Pada dasarnya terdapat banyak definisi dari restorative justice. Dan pada tahun 2006, Restorative Justice Consortium, memberikan definisi sebagai berikut:
Restorative Justice works to resolve conflict and repair harm. It encourages those who have caused harm to acknowledge the impact of what they have done and gives them an opportunity to make reparation. It offers those who have suffered harmthe opportunity to have their harmor loss acknowledged and amends made. (Restorative Justice Consortium 2006) (Lihat Marian Liebmann, 2007).

James Dignan, mengutip Van Ness dan Strong (1997), menjelaskan bahwa restorative justice pada mulanya berangkat dari usaha Albert Eglash (1977) yang berusaha melihat tiga bentuk yang berbeda dari peradilan pidana.

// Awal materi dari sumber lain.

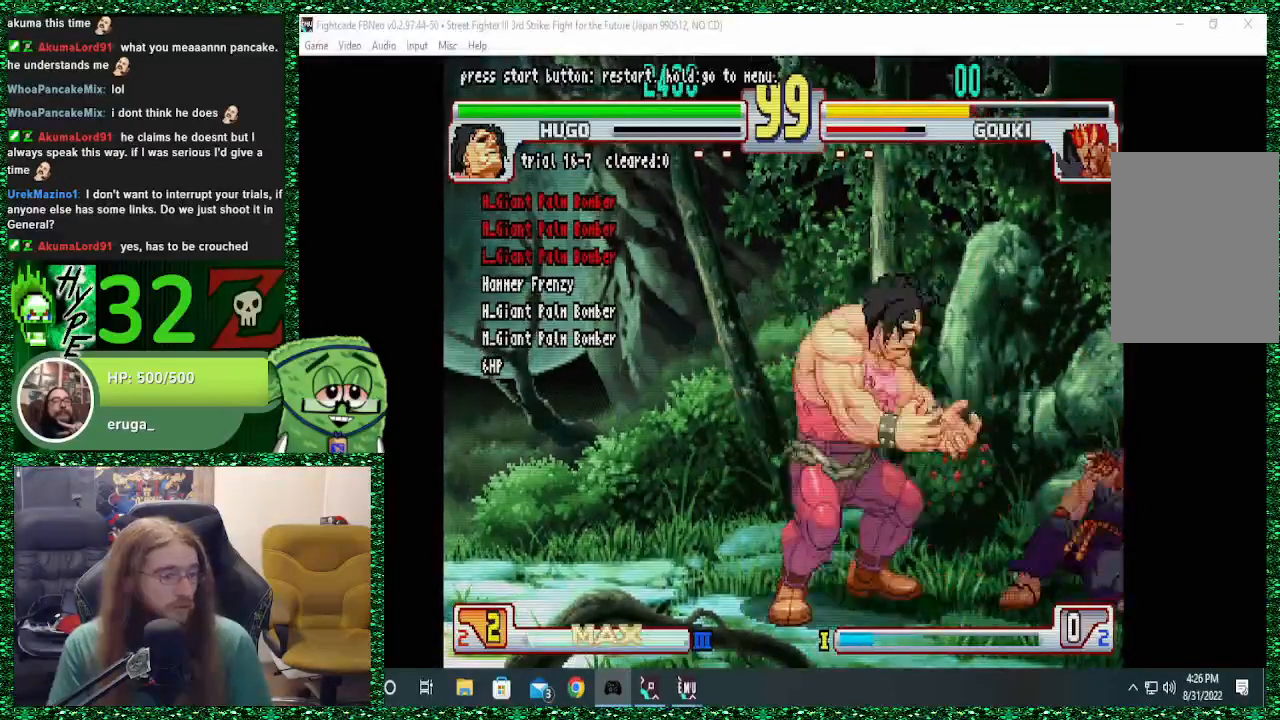
{"dt_ms": 500, "buttons": [], "left_stick": "center", "events": []}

Yang pertama berkaitan dengan keadilan retributif, yang penekanan utamanya adalah pada penghukuman pelaku atas apa yang mereka lakukan. Yang kedua berhubungan dengan ‘keadilan distributif’, yang penekanan utamanya adalah pada rehabilitasi pelaku kejahatan. Dan yang ketiga adalah ‘keadilan restoratif’, yang secara luas disamakan dengan prinsip restitusi. Eglash dianggap sebagai orang pertama yang menghubungkan tiga hal tersebut dengan pendekatan yang mencoba untuk mengatasi konsekuensi yang berbahaya dari tindakan pelaku kejahatan dengan berusaha untuk secara aktif melibatkan, baik korban dan pelaku, dalam suatu proses yang bertujuan untuk mengamankan reparasi bagi korban dan rehabilitasi pelanggar

Sedangkan proses dari restorative justice dapat dilakukan dengan cara mediasi antara pelaku dan korban, reparasi (pelaku membetulkan kembali segala hal yang dirusak), konferensi korban-pelaku (yang melibatkan keluarga dari kedua belah pihak dan tkoh pemuka dalam masyarakat), dan victim awareness work (suatu usaha dari pelaku untuk lebih peduli akan dampak dari perbuatannya).

Restorative justice dianggap sebagai salah satu cara untuk memediasi antara korban dan pelaku kejahatan dalam usaha untuk menyelesaikan permasalahan, yang mendepankan kepentingan korban di atas yang lainnya. Namun demikian, berdasarkan hasil studi empiris yang telah dilakukan oleh pakar, masih terdapat banyak perdebatan tentang bentuk ideal dari restorative justice sebagai wadah mediasi antara korban dan pelaku yang menekankan kepentingan korban dari pada yang lain.

Lagipula, dalam ajaran restorative justice, kejahatan jangan hanya dilihat sebagai pelanggaran terhadap negara dan kepentingan umum. Konflik juga merepresentasikan terganggu atau terputusnya hubungan antar individu dalam masyarakat. Hakim harus mampu menyelesaikan konflik secara adil dan memuaskan para pihak.